“Nobody cares about Black Muslims except Black Muslims,” the Arab member of the Muslim Student Association (MSA) told me. I was vice president of the MSA at the predominately White university that I attended in America, and I had suggested to the MSA board members (who were all Pakistani and Arab except myself) that we host a forum wherein we discuss the difference between the Nation of Islam (NOI) and orthodox Islam.
Many Americans did not know the significant differences between the Black-empowerment NOI organization and the authentic religion of Islam, so I felt that hosting an event to discuss the fundamental differences would be educational and timely for students and faculty at the university.

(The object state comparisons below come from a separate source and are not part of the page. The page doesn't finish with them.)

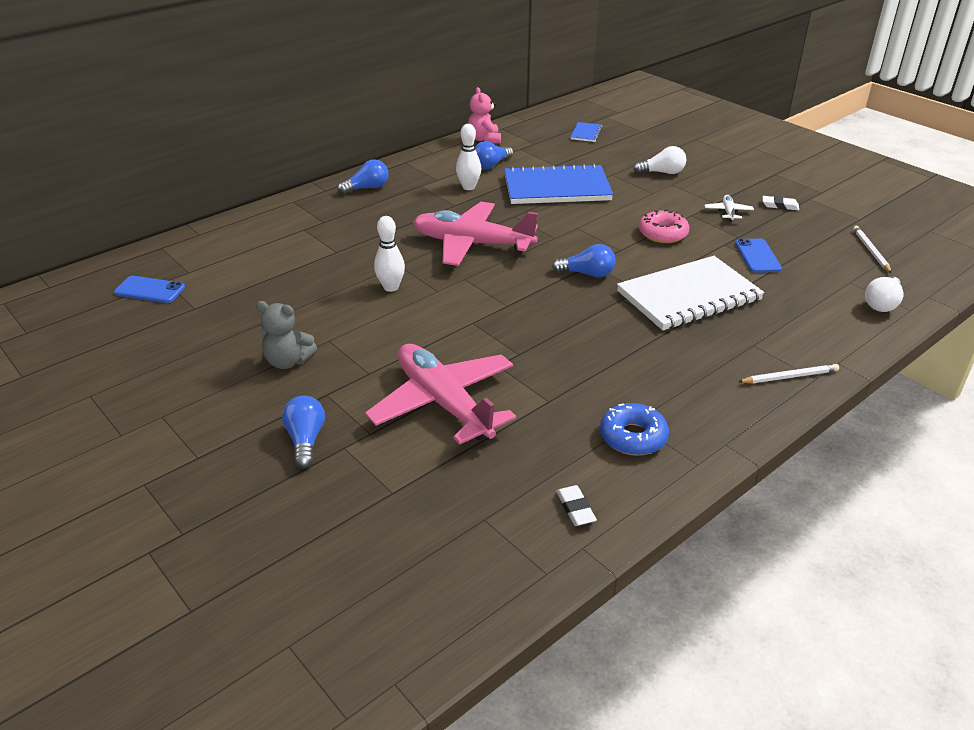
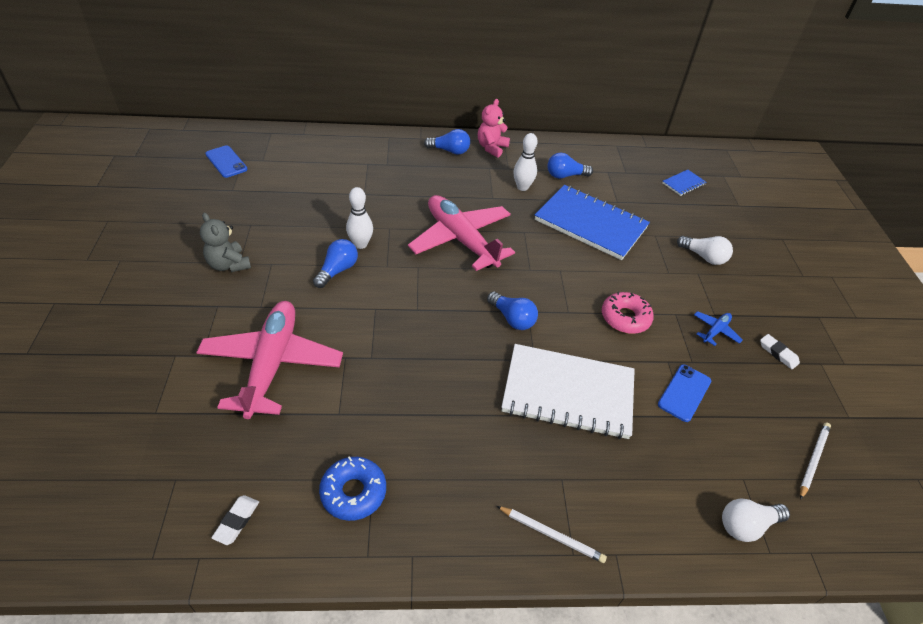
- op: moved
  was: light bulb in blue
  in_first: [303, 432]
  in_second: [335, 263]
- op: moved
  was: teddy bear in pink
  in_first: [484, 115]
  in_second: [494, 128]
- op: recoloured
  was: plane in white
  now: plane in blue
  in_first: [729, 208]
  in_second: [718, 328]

However, some of the board members believed that the topic was not appealing enough to justify an entire event—because African-American Muslims allegedly were not a group that people cared about. Though our MSA eventually hosted the event that I suggested, the board members’ reluctance and opposition to an African-American themed event continued to bother me for quite some time.
“Calling all my brothers, can I get a quick huddle?
Time out for a second, need to address some trouble.
I see so many of us on the stumble,
No goals, no direction, so affected by the slow, subtle
Devaluation of our roles.
Nobody to teach us, took the poppas out the homes,
Left to learn alone
What it means to be a man,
So it’s easy for the media to carry out their bigger plan.”
When I first saw the video “Man Up” by the artist Khalil Ismail featuring the former professional basketball player Etan Thomas, I was deeply moved. Khalil’s words “Calling all my brothers…” entreat African-Americans to consider deeply the issues plaguing their communities.
However, the solution to these problems is not in the hands of secular media or in current political powers. Rather the solution is in the hands of African-Americans themselves, hence the refrain “Man up,” asking men to be men, by respecting themselves, their communities, their families, and their women.
But the words touched me on a deeper level. Though they are an entreaty to African-Americans specifically, they speak to world consciousness as a whole, particularly to Muslims in America and abroad. Muslim men and women are the first teachers to their children and thus have the phenomenal power to leave an indelible mark on the psyche of Muslim youth. This cultural psyche determines how Muslim boys and girls see the “other” from childhood through adulthood.
So what was the cultural psyche of the Arab and Pakistani MSA members that made them believe that “nobody” cares about African-American Muslims? What was the cultural psyche of Muslims from various parts of the world that made them believe that darker skin somehow equals ugly and unintelligent? What was it that made Muslim immigrants to America readily cite and fight for their civil rights amidst the post 9-11 Islamophobia while continuously perpetuating in their homes, masjids, and communities the same racist and colorist ideas that sparked the need for the American Civil Rights Movement itself?
So no, the lessons African-Americans learn while addressing their community issues are not limited to American Muslims of color. They extend to the worldwide Muslim community, who could benefit from heeding the advice to “man up” when eradicating colorism and racism from the ummah.
“Living Love,” a Message to Muslims of All Colors
Some months ago, I sat down with my sister and my daughter to do a video entitled “Living Love.” The video features a poem I wrote as a tribute to my parents for all that they taught me and my siblings about life and faith. I chose to share it on YouTube because I felt the message of “living love” transcended all cultures, races, and ethnicities to benefit all Muslims, and even those of different faiths.
When I was a youth, my father was a community activist and regularly spoke out against injustices suffered by African-Americans. My father was widely known for his work as an Islamic teacher in the prison system, where he met the famous boxing champ Mike Tyson who eventually accepted Islam as a result of my father’s teachings. My father worked as Mike Tyson’s spiritual advisor for years and regularly counseled famous rappers and entertainers, who were primarily African-Americans looking for spiritual direction.
Following in my father’s footsteps, I began penning poetry and reflections about current events, and while I was in high school, I wrote editorials for the local newspaper and focused mostly on moral issues affecting youth of all ethnicities and backgrounds. However, this was only the beginning for me. I visualized myself as a professional writer making a positive impact worldwide, and what guided this endeavor was my parents’ message of “living love” that inspires so much of what I write today.